* **Task prompt**
None of the pictures should be copied, though every line of the listing must be printed exactly.

* **Given material**
============================================================

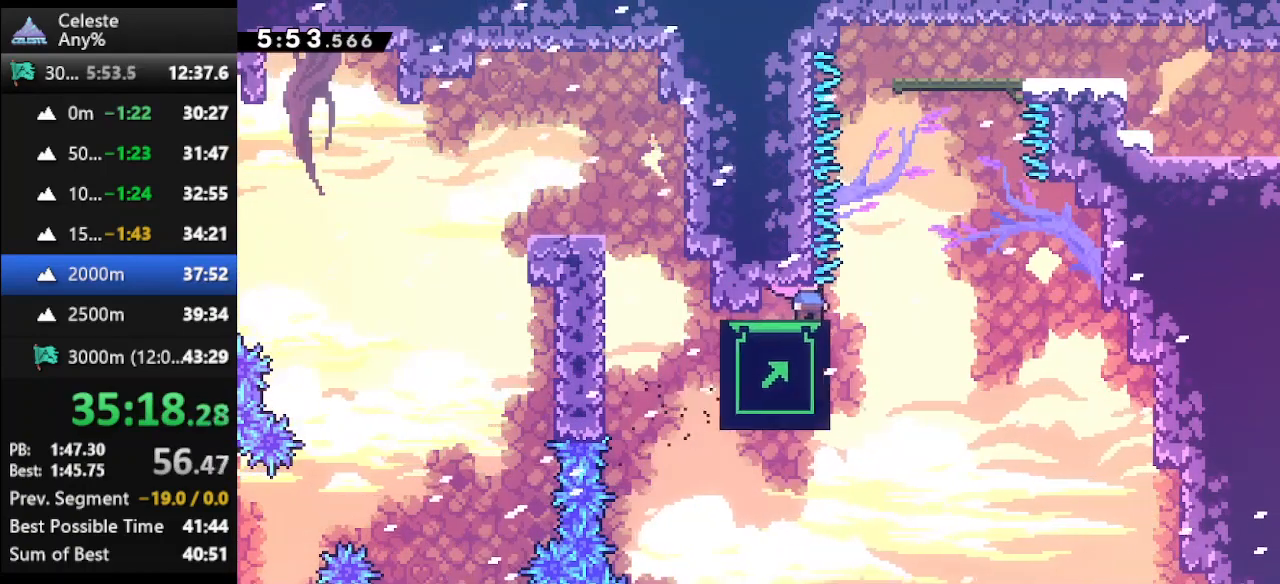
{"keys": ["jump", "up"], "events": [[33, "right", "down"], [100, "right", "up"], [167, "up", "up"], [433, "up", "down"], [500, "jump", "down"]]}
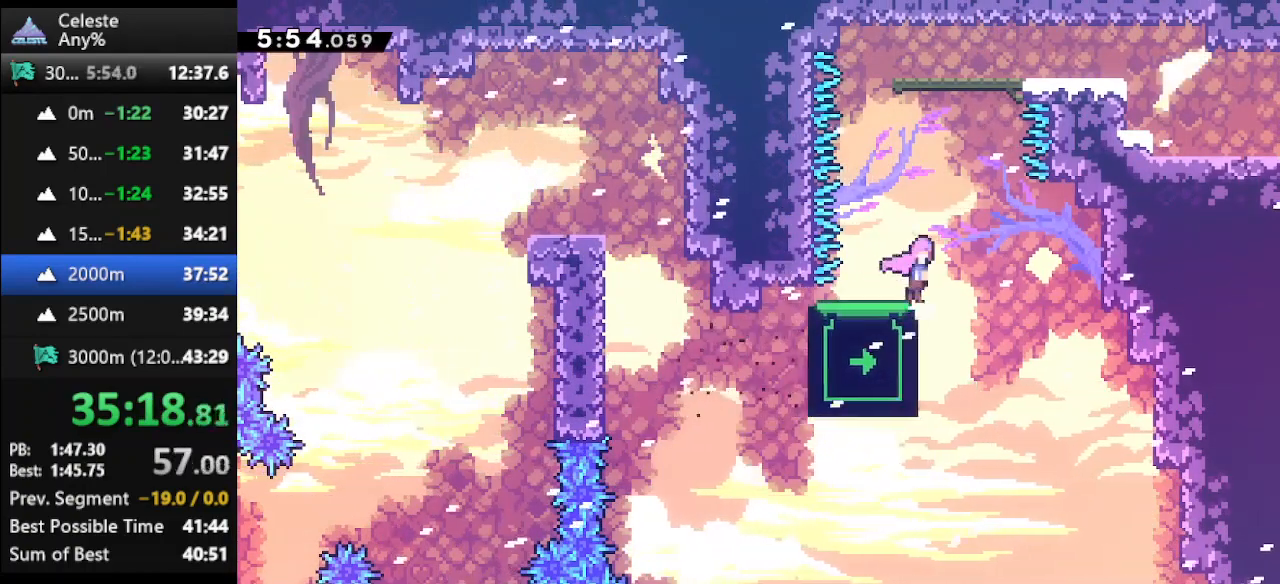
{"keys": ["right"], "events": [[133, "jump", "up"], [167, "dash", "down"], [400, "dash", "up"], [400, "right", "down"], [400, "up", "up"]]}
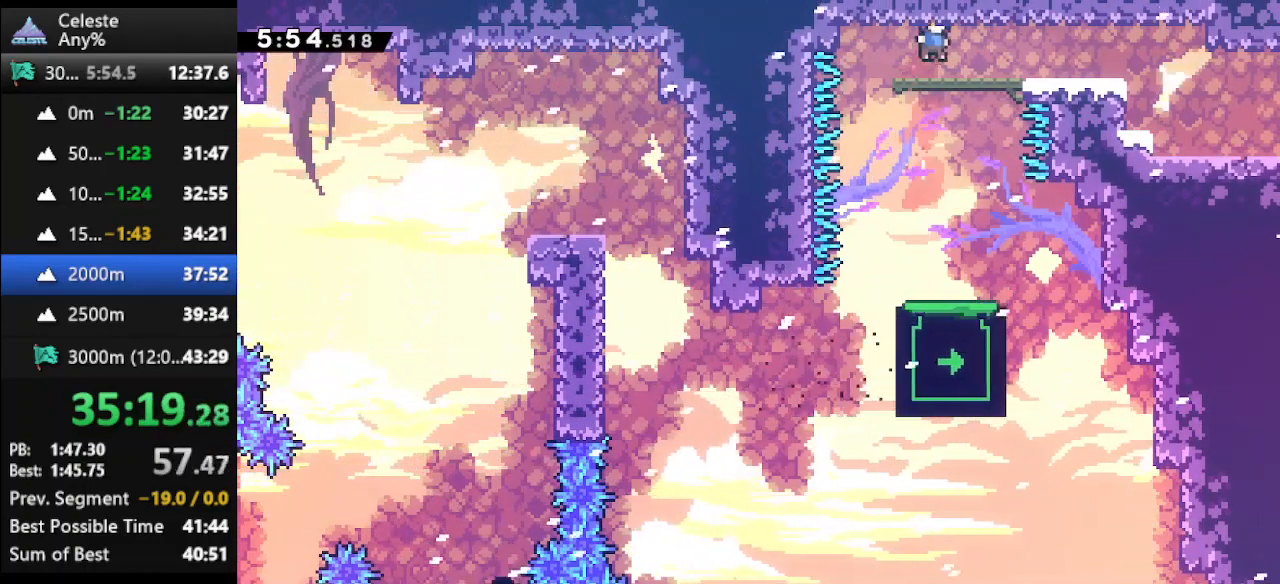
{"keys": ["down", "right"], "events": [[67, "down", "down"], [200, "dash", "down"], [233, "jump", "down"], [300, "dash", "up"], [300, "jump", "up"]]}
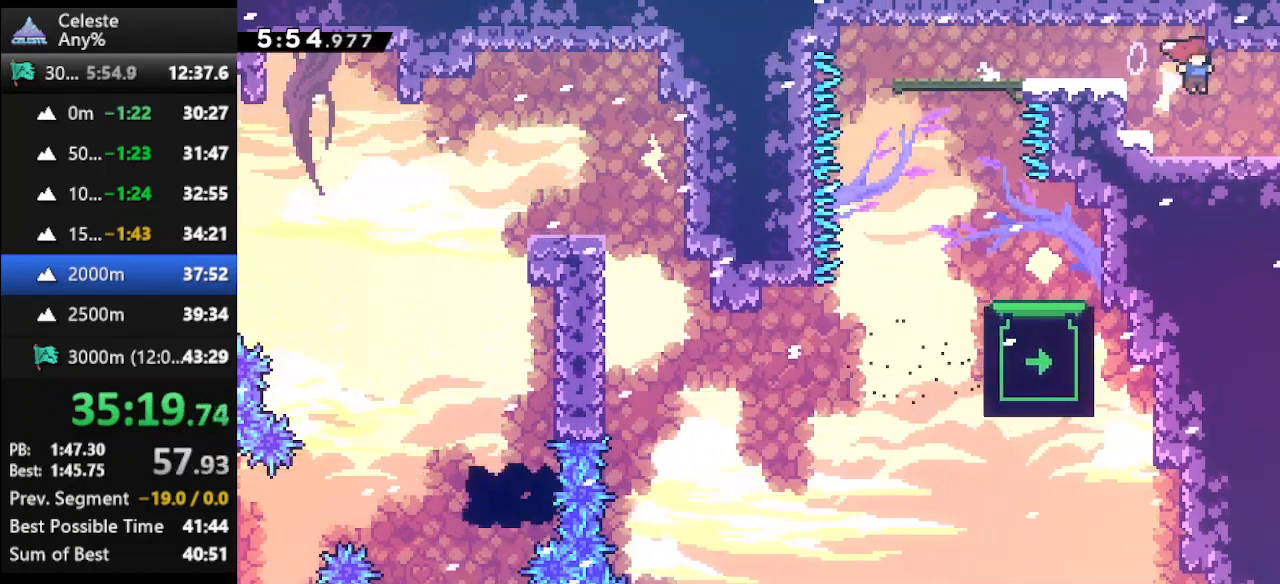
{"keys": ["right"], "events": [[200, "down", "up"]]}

============================================================

* **Response**
{"keys": ["jump", "up"], "events": [[33, "right", "down"], [100, "right", "up"], [167, "up", "up"], [433, "up", "down"], [500, "jump", "down"]]}
{"keys": ["right"], "events": [[133, "jump", "up"], [167, "dash", "down"], [400, "dash", "up"], [400, "right", "down"], [400, "up", "up"]]}
{"keys": ["down", "right"], "events": [[67, "down", "down"], [200, "dash", "down"], [233, "jump", "down"], [300, "dash", "up"], [300, "jump", "up"]]}
{"keys": ["right"], "events": [[200, "down", "up"]]}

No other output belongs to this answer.